** WHAT THE TASK REQUIRES **
Wherever the string "dass" occurs in a line of these records, report that line.
_ _ _ _ _
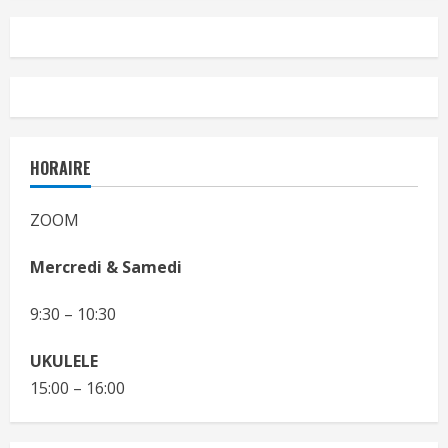
HORAIRE
ZOOM
Mercredi & Samedi
9:30 – 10:30
UKULELE
15:00 – 16:00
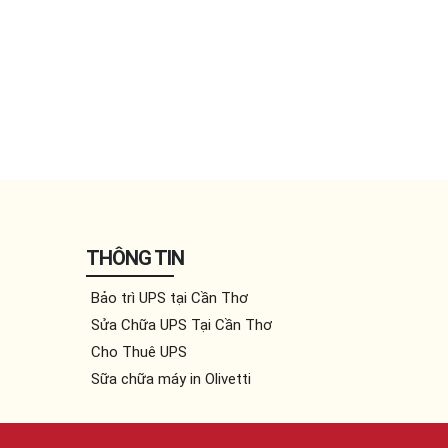
THÔNG TIN
Bảo trì UPS tại Cần Thơ
Sửa Chữa UPS Tại Cần Thơ
Cho Thuê UPS
Sữa chữa máy in Olivetti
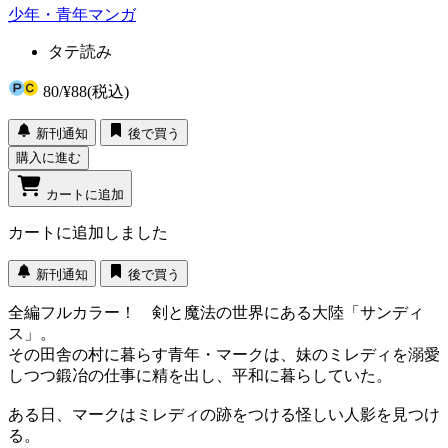
少年・青年マンガ
タテ読み
80
/
¥88
(税込)
新刊通知
後で買う
購入に進む
カートに追加
カートに追加しました
新刊通知
後で買う
全編フルカラー！ 剣と魔法の世界にある大陸「サンディ
ス」。
その田舎の村に暮らす青年・マークは、妹のミレディを溺愛
しつつ鍛冶の仕事に精を出し、平和に暮らしていた。
ある日、マークはミレディの跡をつける怪しい人影を見つけ
る。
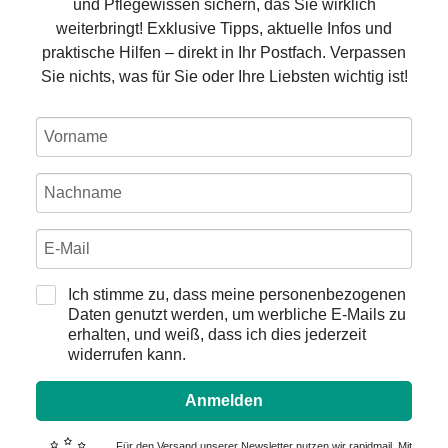
und Pflegewissen sichern, das Sie wirklich
weiterbringt! Exklusive Tipps, aktuelle Infos und
praktische Hilfen – direkt in Ihr Postfach. Verpassen
Sie nichts, was für Sie oder Ihre Liebsten wichtig ist!
Ich stimme zu, dass meine personenbezogenen
Daten genutzt werden, um werbliche E-Mails zu
erhalten, und weiß, dass ich dies jederzeit
widerrufen kann.
Anmelden
Für den Versand unserer Newsletter nutzen wir rapidmail. Mit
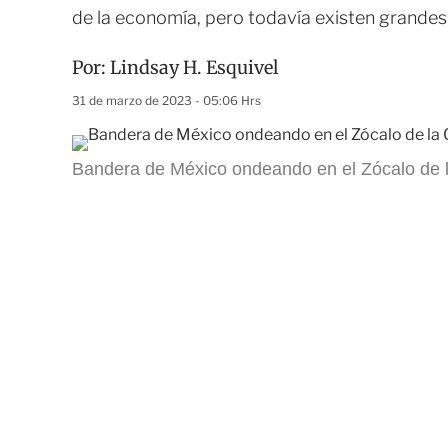
de la economía, pero todavía existen grandes
Por:
Lindsay H. Esquivel
31 de marzo de 2023 - 05:06 Hrs
Bandera de México ondeando en el Zócalo de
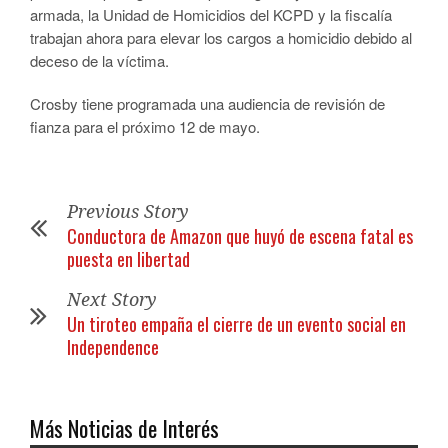
armada, la Unidad de Homicidios del KCPD y la fiscalía
trabajan ahora para elevar los cargos a homicidio debido al
deceso de la víctima.
Crosby tiene programada una audiencia de revisión de
fianza para el próximo 12 de mayo.
Previous Story
Conductora de Amazon que huyó de escena fatal es
puesta en libertad
Next Story
Un tiroteo empaña el cierre de un evento social en
Independence
Más Noticias de Interés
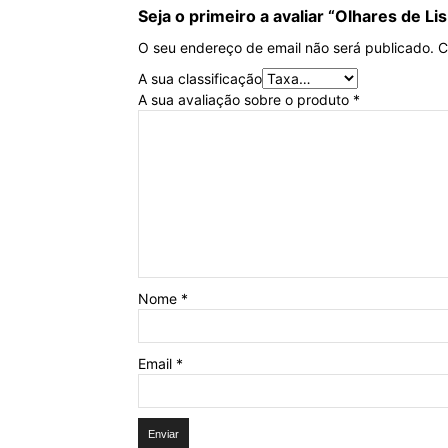
Seja o primeiro a avaliar “Olhares de Li
O seu endereço de email não será publicado.
C
A sua classificação
A sua avaliação sobre o produto
*
Nome
*
Email
*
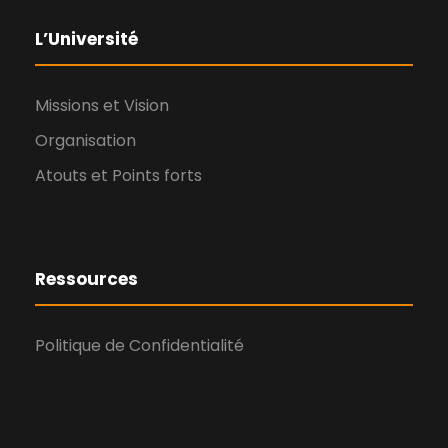
L’Université
Missions et Vision
Organisation
Atouts et Points forts
Ressources
Politique de Confidentialité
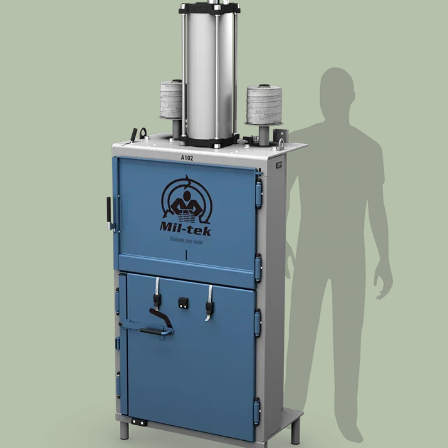
Azienda
Contatti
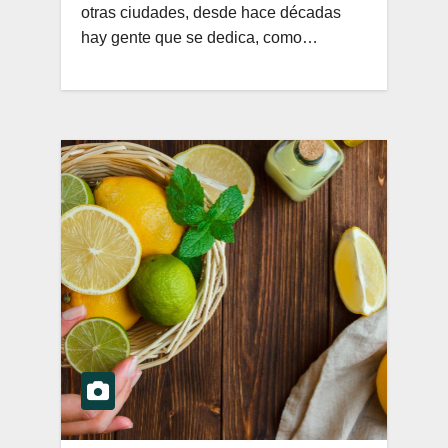
otras ciudades, desde hace décadas
hay gente que se dedica, como…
_ _ _ _ _
** ANSWER SPACE **
Ich stimme zu, dass meine personenbezogenen
erhalten, und weiß, dass ich dies jederzeit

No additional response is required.